After leaving the temple grounds, we did a multi-hour walking tour of Church historic sites in Preston, where the missionaries first arrived in 1837 and where the Church’s oldest continuously functioning congregation meets. Among other things, we walked down through Avenham Park, where an official memorial to the church pioneers is located in the Japanese Garden, to the River Ribble, where the earliest Latter-day Saint baptisms in England were performed. Amusingly, George D. Watt and Henry Clegg raced one another to be the first to receive the ordinance. (Watt, younger than Clegg by twenty years, won the race.) Having mastered nineteenth-century Pitman shorthand, George Watt went on to transcribe the speeches of Church leaders, eventually launching the Journal of Discourses.

We visited the market square in Preston, where the earliest missionaries (including Orson Hyde and Heber C. Kimball) preached and the house on the corner of Fox Street and St. Wilfrid Street, not far away, where they first lodged. It’s empty and derelict, but it’s still standing — and if I had the money to do so I would buy it. Why? Because there’s a truly remarkable story behind it — see Peter Fagg’s article “A Satanic Attack on the First Missionaries in Preston, England” — and because I’m afraid that it will be demolished if somebody doesn’t step in to save it fairly soon. The young Gordon B. Hinckley also preached in Preston’s market square, and we visited the house in which he was living when, deeply discouraged, he wrote to his father that he was wasting his time and his father’s money and that he should just come home. His father’s response was that he should forget about himself and get to work. President Hinckley later described that as a pivotal moment in his life. (Please remind me to pass on an analogous story that we were told today about very late in his life.)

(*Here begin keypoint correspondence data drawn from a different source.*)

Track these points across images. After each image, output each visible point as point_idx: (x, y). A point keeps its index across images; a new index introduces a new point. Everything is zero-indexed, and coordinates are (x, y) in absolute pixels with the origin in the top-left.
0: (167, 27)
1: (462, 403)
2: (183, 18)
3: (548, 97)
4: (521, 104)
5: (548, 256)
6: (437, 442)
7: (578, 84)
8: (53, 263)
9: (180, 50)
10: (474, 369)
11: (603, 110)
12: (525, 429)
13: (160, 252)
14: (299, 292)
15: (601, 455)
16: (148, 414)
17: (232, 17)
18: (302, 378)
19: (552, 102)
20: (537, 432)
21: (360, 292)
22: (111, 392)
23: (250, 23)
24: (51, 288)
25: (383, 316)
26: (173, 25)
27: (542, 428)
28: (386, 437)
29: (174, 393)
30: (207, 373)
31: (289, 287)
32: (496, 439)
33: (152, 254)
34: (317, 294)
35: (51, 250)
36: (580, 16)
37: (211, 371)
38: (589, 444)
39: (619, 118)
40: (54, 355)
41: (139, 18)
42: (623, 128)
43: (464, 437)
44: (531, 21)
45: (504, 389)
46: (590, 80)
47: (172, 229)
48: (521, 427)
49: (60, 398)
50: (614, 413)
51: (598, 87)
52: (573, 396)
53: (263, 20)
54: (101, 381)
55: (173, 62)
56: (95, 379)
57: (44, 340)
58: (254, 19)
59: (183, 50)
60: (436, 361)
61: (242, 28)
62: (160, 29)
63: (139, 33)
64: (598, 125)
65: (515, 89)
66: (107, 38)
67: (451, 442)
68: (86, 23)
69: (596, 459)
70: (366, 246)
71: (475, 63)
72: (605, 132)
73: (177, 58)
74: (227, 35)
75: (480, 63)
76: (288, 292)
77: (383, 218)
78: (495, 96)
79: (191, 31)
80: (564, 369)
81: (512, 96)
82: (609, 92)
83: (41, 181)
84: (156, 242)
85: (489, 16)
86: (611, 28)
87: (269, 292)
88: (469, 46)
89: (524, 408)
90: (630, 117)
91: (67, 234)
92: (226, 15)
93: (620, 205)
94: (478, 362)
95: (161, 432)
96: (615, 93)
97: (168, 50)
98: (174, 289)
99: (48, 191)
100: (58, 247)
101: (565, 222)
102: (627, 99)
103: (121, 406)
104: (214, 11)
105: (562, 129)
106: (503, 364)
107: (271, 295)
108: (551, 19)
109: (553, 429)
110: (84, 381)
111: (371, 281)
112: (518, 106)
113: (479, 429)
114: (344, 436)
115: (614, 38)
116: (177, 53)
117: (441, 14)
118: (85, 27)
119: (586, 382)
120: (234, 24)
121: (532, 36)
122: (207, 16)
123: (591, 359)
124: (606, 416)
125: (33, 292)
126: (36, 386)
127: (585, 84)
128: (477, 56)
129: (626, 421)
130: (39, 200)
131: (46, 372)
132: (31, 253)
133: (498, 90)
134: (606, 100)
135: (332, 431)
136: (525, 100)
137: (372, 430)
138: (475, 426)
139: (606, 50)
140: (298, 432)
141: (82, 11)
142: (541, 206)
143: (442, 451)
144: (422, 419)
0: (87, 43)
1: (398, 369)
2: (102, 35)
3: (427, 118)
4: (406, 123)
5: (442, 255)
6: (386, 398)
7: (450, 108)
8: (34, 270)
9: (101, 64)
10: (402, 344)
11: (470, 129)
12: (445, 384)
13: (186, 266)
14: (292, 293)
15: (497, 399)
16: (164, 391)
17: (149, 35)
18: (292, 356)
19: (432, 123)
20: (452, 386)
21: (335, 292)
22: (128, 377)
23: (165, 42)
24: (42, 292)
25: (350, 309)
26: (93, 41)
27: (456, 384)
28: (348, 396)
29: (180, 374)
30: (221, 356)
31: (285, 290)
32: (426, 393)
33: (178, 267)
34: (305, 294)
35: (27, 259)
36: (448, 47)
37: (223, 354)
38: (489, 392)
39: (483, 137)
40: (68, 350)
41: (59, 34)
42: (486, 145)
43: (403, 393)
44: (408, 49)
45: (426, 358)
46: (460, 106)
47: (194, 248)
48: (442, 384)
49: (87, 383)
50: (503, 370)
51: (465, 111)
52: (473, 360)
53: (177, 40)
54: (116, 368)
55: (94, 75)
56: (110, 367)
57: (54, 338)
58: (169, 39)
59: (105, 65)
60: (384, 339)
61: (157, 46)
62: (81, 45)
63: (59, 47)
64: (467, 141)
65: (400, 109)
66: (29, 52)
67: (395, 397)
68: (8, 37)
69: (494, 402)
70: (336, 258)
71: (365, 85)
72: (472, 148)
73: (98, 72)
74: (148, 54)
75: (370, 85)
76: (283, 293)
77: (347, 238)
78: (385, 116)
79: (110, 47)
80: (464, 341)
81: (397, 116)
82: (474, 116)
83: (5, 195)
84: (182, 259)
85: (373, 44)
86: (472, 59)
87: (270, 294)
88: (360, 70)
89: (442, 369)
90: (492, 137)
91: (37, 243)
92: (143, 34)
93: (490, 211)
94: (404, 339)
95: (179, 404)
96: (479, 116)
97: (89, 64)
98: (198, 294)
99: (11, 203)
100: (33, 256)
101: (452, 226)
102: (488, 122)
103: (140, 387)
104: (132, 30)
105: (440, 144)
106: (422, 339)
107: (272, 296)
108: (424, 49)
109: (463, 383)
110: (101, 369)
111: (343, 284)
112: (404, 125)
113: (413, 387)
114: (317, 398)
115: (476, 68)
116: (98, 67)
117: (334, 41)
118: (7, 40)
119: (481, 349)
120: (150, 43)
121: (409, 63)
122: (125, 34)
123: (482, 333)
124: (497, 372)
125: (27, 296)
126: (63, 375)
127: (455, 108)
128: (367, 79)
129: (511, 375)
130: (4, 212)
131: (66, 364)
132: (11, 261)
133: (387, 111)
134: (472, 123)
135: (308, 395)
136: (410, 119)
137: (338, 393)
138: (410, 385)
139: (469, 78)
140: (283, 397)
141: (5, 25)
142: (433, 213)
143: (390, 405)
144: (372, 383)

We then drove up the Ribble Valley, through the town of Chatburn to the village of Downham. Elder Kimball was told to bother with neither village, because the people in them were irreligious and godless. He went anyway and had phenomenal success. We went into the Anglican chapel that stands at the top of the village of Downham for some brief remarks from Kris Frederickson about the history of Protestantism in England, with an emphasis on George Fox and Quakerism (for reasons related to nearby Pendle Hill). While she was speaking, Lt. Col. The Hon. Ralph Christopher Assheton (pronounced like Ashton) slipped in at the back of the church. He is the heir apparent to his 95-year-old father, Ralph John Assheton, 2nd Baron Clitheroe (aka “Lord Clitheroe”); the Assheton family has owned the entirety of Downham and the surrounding fields and farms since 1558. Seeing our motor coach parked on the street and assuming correctly that we were a group of visiting Latter-day Saints, he had come over to welcome us. A very pleasant chap, one might say. Very friendly and kind. I had never previously met any of the Assheton family, so this was something of a treat.

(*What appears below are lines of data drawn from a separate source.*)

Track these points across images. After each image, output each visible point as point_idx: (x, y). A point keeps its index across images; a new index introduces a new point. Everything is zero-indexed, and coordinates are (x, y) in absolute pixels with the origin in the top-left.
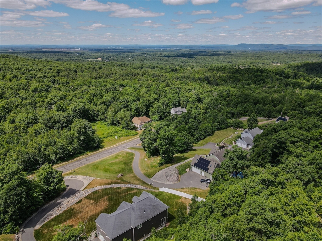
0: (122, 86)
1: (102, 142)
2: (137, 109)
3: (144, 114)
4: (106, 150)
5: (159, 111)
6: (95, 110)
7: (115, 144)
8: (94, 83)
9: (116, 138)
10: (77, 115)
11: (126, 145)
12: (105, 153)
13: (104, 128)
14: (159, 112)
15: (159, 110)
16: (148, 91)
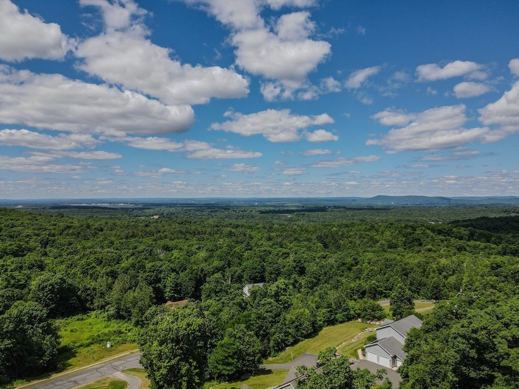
0: (167, 248)
1: (74, 355)
2: (177, 285)
3: (189, 295)
4: (68, 376)
5: (217, 290)
6: (89, 286)
7: (97, 360)
8: (119, 245)
9: (108, 346)
10: (46, 297)
11: (122, 362)
12: (62, 383)
13: (99, 326)
14: (218, 292)
15: (219, 288)
16: (210, 257)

We also visited what has come to be called “Elder Holland’s oak.” It’s a tree at the end of Downham, a little bit of a walk uphill from the road, to which, as a member of the Seventy and as the then area president for Great Britain, Elder Jeffrey R. Holland would repair whenever he wanted to consider and to pray about a challenging issue. It was at “Elder Holland’s Oak” that, he has said, he received a strong answer as to the location of what is now the Preston England Temple. A large stone block has now been placed near the tree with the approval of the Asshetons (who, on the whole, have preferred not to have monuments or signs or markers in the village). It will eventually bear a plaque telling the story of his experience there with regard to the temple. My wife suggested that she take a picture of our group standing in front of the tree and that we send it to Elder Holland as a token of affection. Great idea. He has been kind to us over the years.

Peter Fagg, by the way, is doing a magnificent job. This is at least the fourth or fifth time that we’ve had him with us as a guide, and he has never disappointed. He has always impressed.